Amy Cooper, dubbed as the Central Park Karen on social media, is suing her former employer for unlawful dismissal. Cooper, who worked at Franklin Templeton, was removed from her job after her video accusing a black man of threatening her went viral on social media.
The video, which was shot shortly after the death of George Floyd, soon became part of the Black Lives Matter movement highlighting the discrimination being faced by black people in US.
Amy Cooper Was Fired After Video Went Viral
In the incident which occurred in May last year, Cooper called up the police and said that a black man, Christian Cooper, later identified as a bird watcher, was threatening her life.
However, the claim was later found to be false. It was learnt that Christian was at the Central Park watching birds when a woman visited the spot with her dog. As it is a rule there, Christian Cooper asked Cooper to leash her dog. But instead she threatened him of reporting him to the cops. "There is an African-American man. I am in Central Park. He is recording me and threatening myself and my dog," she told the police.
As she made the 911 call, Christian recorded the entire thing. "There's an African American man threatening my life." Cooper was heard telling 911 dispatch.
Christian later revealed that when the woman refused to leash her dog he offered to treat it so that she can put a leash on it easily. But he said that instead of that at some point, she decided to play the race card. The video, which was uploaded by Christian's sister, Melody Cooper has received over 45 million views.
Franklin Templeton Terms the Claims Baseless
In a tweet posted the next day, Franklin Templeton wrote, "Following our internal review of the incident in Central Park yesterday, we have made the decision to terminate the employee involved, effective immediately. We do not tolerate racism of any kind at Franklin Templeton."

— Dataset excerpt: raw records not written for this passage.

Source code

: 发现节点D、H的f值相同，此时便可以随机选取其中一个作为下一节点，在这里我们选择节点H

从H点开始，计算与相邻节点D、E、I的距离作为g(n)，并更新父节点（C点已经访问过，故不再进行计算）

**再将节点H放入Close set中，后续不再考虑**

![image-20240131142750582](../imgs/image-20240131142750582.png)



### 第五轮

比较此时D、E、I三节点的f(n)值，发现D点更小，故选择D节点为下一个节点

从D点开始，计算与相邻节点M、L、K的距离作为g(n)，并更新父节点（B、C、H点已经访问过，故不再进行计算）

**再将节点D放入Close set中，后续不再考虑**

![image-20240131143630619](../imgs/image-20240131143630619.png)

The Guardian reported that the charges against Cooper were dropped earlier this year after she completed five therapy sessions that focused on not using racial identities "to harm ourselves or others".
The Independent reported that in her complaint filed in a federal court in New York on Tuesday, Cooper claimed that her former employer fired her without properly investigating the incident.
Claiming that the public backlash against her, coupled with the removal from the job, "caused her such severe emotional distress that she was suicidal," the lawsuit alleged. "Even a perfunctory investigation would have shown that Plaintiff did not shout at Christian Cooper or call the police from Central Park on May 25, 2020 because she was a racistâshe did these things because she was alone in the park and frightened to death after being selected as the next target of Christian Cooper, an overzealous birdwatcher engaged in Central Park's ongoing feud between birdwatchers and dog owners."
In a statement sent to the outlet, Franklin Templeton wrote: "We believe the circumstances of the situation speak for themselves and that the Company responded appropriately. We will defend against these baseless claims."